I am not, in the normal course of things, a “shoe-leather journalist.” Nothing against covering a story on the ground, mind you, but I’ve been there and done that (starting more than 30 years ago), and while political commentary may not pay as well or garner as much respect as on-the-scene, five-point-lede, just-the-facts-ma’am reportage, it puts less wear and tear on the ol’ carcass.
Nonetheless, I’m loath to comment on a mass movement without actually getting out to take its temperature, live and in 3D. So I schlepped said carcass, complete with Guy Fawkes mask and “Smash the State/No War But Class War” sign down to Kiener Plaza to have a look at Occupy St. Louis on Friday evening.
First descriptive pass: A few hundred people — a full order of magnitude fewer than I saw in the same place two years ago at the early Tea Party rallies — with an ideological center of gravity somewhere in the neighborhood of “mild reform Democrat.”
Not to sneer at conventional liberals (I really believe that they really believe, bless their hearts), or to minimize the movement’s diversity. There were all kinds of people assembled at Kiener, ranging out to Ron Paul “End the Fed” types and even real anarchists.
But, while everyone I met seems sincere in their desire for Change [TM], and everyone seems to really, really want to see America coming together in a mass movement for that Change [TM], the most coherent versions of the Occupy movement’s goals are minor tweaks at best, and at worst more of the same old wrong-headed stuff with a thin coat of populist whitewash: Reinstate the Glass-Steagall Act. Overturn the Supreme Court’s ruling in Citizens United. Generic “get the corporations under control” fluff.
I heard one guy say “you know something big is up when you see librarians marching” (I saw no visible organized librarian presence, but what the hey …)
Maybe he’s right, but I think it’s at least as likely that you know something is safely under control and already buttoning down into just another co-opted partisan astroturf noise machine when you see librarians marching and detect not so much as a whiff of tear gas.
If you’ve ever been to an effective demonstration, you know the feeling. It may not be full-blown revolutionary consciousness, but there’s something crackling in the air, a current flowing through the crowd and throwing nearly visible sparks into the atmosphere.
When the crowd chants “What do we want? [Insert goal here] When do we want it? Now!” you know that they will walk in front of the tanks, if the tanks come. When the crowd takes an intersection and the police order it cleared, the crowd faces the police line and silently, collectively says “come and clear it … if you’ve got the stones.”
Usually that high-voltage unity burns itself out when the tanks don’t come or the police line doesn’t charge, or when it does go down and metal trumps meat. But it was there, and everyone knows it was there, and maybe next time …
Maybe the Occupy movement has that kind of mojo going for it elsewhere, but I just didn’t feel it in St.

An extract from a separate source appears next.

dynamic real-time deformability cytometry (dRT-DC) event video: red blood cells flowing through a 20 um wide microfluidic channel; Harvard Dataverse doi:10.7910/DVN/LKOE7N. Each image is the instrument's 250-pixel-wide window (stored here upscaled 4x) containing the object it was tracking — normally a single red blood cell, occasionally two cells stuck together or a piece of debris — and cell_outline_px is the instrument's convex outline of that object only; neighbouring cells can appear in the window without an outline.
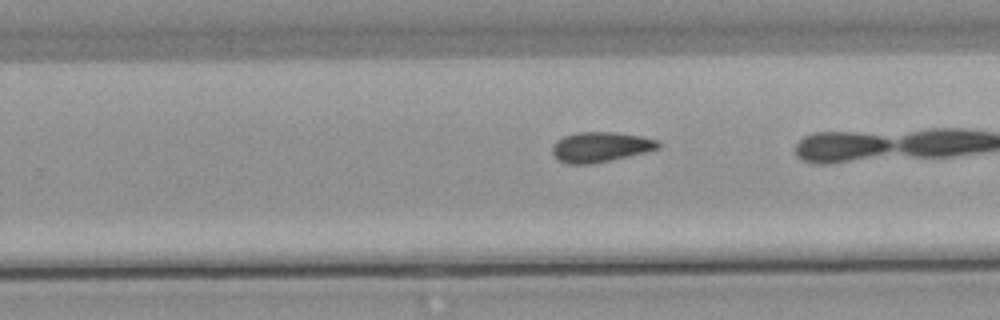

Louis. And I have to think that the problem is the goals. We’re way beyond the point where a little tinkering will resolve anything, or sustain the energy necessary for resolving anything.
People: The President of the United States has now openly exercised the power to murder at will, without charge, without process, without trial, on the word of a secret death panel which declines to reveal its criteria or even its composition. In front of our very eyes, he’s become Peter Boyle’s Nixon character in Where the Buffalo Roam: “I’m the President of the United States, and I can do anything I want.” And virtually every American politician of note has endorsed that transfiguration!
The political class has always been at war with the productive class, but here in America that war has now been openly declared and then some … and make no mistake, the corporations are our enemy’s quartermasters. Adding a few lines to the list of the Securities and Exchange Commission’s powers isn’t just not enough, it’s a terrible joke at an unfunny moment.
Any goal short of “perish the state” (and with it its symbiotes, the corporations) is, at this point, a suicide wish.